Only Strangers – s/t (Horn & Hoof, 2018)

For my money, this self titled record from Stoke on Trent’s Only Strangers is hands down the best release Manchester based label Horn & Hoof records has put out to date (by a considerable stretch), demonstrating an improvement in overall quality. There’s also something of a stylistic shift away from an output that has mainly been pop-punk with a heavy influence from the early 2000’s Drive Thru Records roster, with an added touch of ska here and there. Now, don’t get me wrong, there’s nowt wrong with those things in and of themselves, I’m just not the target audience.

I’ve seen already that Only Strangers have been getting some nice (and well deserved) write-ups for this record, gathering effulgent and enthusiastic praise for their take on the melodic punk with grufty vocals schtick. This type of shit is definitely my jam, kids, and has been for quite some years. There’s been a strong tradition of this type of thing both at home and stateside (amongst other places) for a very long time indeed, producing some truly great and sometimes visionary bands. Of course, as with every strong tradition, weak imitations have regularly surfaced, sometimes achieving levels of success that far outstrip those of those with the true talent; the real innovators and groundbreakers (I’m looking at you, The Menzingers, you shitty shitty band, you).

I’m happy to say that Only Strangers don’t feel like some jarg-ass, pallid copyists. Having said this, the wheel isn’t being reinvented here by any stretch. However, I’ve gone on record before to the tune of the wheel doesn’t need to be reinvented all that regularly – particularly when the songs are this good. These lads have made a distinctly gritty, British sounding record that gives nods to other notables from the UK scene of recent years such as Above Them and The Dauntless Elite amongst others. The sound also seems to draw on older bands, such as the recently reformed Consumed and Guns n’ Wankers (when are Wes Wasley and Duncan Redmonds gonna get that joint back together?!?). Other reviewers have mentioned the untouchable Leatherface – one of my all time favourites – but I don’t hear them here. However, there’s a definite hint of a post-Leatherface project, Medictation (Dickie Hammond – R.I.P – in collaboration with members of The Sainte Catherines).

There’s a healthy dose of US influences here too, ranging from the very obvious classics such as Hot Water Music and Jawbreaker, through to more recent acts such as Joyce Manor, Nothington (in particular their second album, Roads Bridges & Ruins) and Iron Chic for a more modern edge to the sound. Subtextual influences seemingly come courtesy of mid-west heavyweights of melody and pessimistic lyrical genius such as The Lawrence Arms and Arms Aloft, adding that hugely essential feeling of navel gazing self-admonishment that really makes a motherfucker feel like a band means what it says.

Have a listen, playah…

The lead vocal is strong and impassioned, and I think over time and future releases will develop into something that conveys a depth of misery and hopelessness that only comes with age and experience; at the moment there’s still those shreds of hope that speak of relative youth. The dual guitar sound pays dividends on this record, offering contrasting, harmonising textures to an interesting and captivating back section, although the bass could be a bit higher up in the mix in places, and without wanting to make a glib sounding comment, the drums (already fucking decent) need some cowbell.

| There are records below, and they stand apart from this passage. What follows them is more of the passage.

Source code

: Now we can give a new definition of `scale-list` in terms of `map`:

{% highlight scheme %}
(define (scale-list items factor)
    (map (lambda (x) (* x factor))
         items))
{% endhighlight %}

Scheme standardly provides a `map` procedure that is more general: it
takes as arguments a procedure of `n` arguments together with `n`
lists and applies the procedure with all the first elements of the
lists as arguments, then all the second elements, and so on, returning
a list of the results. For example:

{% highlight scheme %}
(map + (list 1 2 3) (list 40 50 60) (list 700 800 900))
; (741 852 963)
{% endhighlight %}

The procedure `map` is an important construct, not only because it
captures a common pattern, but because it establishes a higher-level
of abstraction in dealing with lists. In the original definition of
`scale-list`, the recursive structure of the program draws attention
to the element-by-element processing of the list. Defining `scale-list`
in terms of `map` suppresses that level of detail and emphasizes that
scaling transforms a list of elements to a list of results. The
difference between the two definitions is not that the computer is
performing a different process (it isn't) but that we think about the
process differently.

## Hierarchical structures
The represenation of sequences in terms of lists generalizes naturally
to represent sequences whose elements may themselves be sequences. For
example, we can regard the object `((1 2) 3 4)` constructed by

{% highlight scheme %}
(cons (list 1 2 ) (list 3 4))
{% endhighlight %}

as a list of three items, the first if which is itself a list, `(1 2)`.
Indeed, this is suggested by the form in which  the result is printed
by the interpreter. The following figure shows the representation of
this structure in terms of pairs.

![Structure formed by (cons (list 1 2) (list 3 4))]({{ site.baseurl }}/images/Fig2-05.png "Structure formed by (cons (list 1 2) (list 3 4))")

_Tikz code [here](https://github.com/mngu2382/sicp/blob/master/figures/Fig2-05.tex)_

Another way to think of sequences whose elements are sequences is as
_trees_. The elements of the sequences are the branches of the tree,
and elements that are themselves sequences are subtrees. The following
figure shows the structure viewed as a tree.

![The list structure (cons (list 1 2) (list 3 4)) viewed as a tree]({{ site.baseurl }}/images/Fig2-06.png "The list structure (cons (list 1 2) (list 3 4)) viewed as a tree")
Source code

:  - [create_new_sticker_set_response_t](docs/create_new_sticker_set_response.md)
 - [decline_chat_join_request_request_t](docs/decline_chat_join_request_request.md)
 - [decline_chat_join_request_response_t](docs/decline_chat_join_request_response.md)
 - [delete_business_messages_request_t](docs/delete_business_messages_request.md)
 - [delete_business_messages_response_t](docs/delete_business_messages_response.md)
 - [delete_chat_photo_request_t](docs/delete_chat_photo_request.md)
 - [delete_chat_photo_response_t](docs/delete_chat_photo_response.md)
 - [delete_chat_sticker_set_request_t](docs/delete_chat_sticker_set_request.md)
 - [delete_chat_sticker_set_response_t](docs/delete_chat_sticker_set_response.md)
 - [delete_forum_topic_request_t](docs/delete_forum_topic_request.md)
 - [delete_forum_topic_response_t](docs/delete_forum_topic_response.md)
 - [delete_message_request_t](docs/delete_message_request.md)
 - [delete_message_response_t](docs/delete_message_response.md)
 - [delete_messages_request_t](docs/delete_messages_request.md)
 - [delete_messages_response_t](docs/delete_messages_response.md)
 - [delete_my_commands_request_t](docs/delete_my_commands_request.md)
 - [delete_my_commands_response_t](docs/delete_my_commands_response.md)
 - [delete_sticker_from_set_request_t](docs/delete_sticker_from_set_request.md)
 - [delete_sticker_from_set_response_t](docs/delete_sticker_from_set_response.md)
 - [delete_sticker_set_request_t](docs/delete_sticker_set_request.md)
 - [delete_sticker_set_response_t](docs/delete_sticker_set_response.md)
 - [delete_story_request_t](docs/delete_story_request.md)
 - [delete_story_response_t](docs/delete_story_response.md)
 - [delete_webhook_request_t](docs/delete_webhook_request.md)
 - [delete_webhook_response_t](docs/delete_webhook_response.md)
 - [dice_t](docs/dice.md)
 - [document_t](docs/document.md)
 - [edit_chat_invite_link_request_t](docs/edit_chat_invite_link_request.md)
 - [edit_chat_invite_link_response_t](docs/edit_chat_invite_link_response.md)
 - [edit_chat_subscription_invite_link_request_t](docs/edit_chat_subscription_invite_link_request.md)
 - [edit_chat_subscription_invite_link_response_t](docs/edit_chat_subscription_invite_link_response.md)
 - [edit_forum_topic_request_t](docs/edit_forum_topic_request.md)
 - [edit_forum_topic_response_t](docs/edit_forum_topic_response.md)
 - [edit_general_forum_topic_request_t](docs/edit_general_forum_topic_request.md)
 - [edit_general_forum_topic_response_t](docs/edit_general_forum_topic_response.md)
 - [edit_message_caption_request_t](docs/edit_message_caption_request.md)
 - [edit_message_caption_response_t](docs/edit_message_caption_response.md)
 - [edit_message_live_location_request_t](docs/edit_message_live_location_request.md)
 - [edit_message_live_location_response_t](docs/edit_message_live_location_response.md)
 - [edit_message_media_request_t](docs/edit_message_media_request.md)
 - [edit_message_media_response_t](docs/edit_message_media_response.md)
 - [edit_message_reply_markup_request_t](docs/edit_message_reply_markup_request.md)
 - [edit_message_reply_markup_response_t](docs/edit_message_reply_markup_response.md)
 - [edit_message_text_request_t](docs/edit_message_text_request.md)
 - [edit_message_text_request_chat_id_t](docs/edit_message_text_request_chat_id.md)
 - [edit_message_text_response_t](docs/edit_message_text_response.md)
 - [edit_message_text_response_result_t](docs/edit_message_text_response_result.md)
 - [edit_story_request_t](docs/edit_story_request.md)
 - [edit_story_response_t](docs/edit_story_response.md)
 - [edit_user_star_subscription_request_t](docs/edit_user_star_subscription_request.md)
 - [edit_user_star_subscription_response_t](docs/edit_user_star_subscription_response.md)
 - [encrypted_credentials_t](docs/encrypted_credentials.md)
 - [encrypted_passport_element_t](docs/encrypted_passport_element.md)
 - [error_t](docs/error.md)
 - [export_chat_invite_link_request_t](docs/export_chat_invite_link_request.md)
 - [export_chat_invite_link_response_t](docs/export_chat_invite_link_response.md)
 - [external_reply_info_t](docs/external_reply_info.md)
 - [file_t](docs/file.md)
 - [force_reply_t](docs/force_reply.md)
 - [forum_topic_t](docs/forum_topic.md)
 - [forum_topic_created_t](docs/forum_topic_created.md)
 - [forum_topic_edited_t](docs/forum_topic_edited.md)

It really pleases my ears no end to here a band playing and writing so well together – Only Strangers are a credit to themselves, and stand as proof that there’s still plenty of life left in this punk scene of ours.

I don’t really have anything negative to say about this record at all, and I certainly look forward to hearing more from this crew in the future. It’s a well deserved Tony of Nurgle rating of 8/10 for this.

You can pick up the CD or a digital download from Horn & Hoof’s bandcamp. Admittedly I was a bit surprised this wasn’t a vinyl release, but I’m not running the label. Anyways, this is well worth £6 of your hard earned, mates.

Tony of Nurgle is a true child of the North, currently living in exile in Croydon, South East London. He used to co-run a specialist record store in Manchester (Roadkill Records), and also spent a couple of years as a promoter, and put on shows for the likes of Leatherface, the Loved Ones, Lucero, Minus The Bear, These Arms Are Snakes, Spy vs Spy, Latterman etc. He also spent several years DJing at shady rock clubs in Manchester, and started the infamous Thursday night "punk room" at Jilly's Rockworld. Also responsible for Middle Finger Response, and collaborated with a couple of friends on a monthly night called Refuse to Lose, which will still occasionally reunite the original DJ line-up - hopefully in the not too distant future. Apart from that, it's all bitterness and a jaundiced view of human nature, rarely skateboarding, often reading books with maps in the front.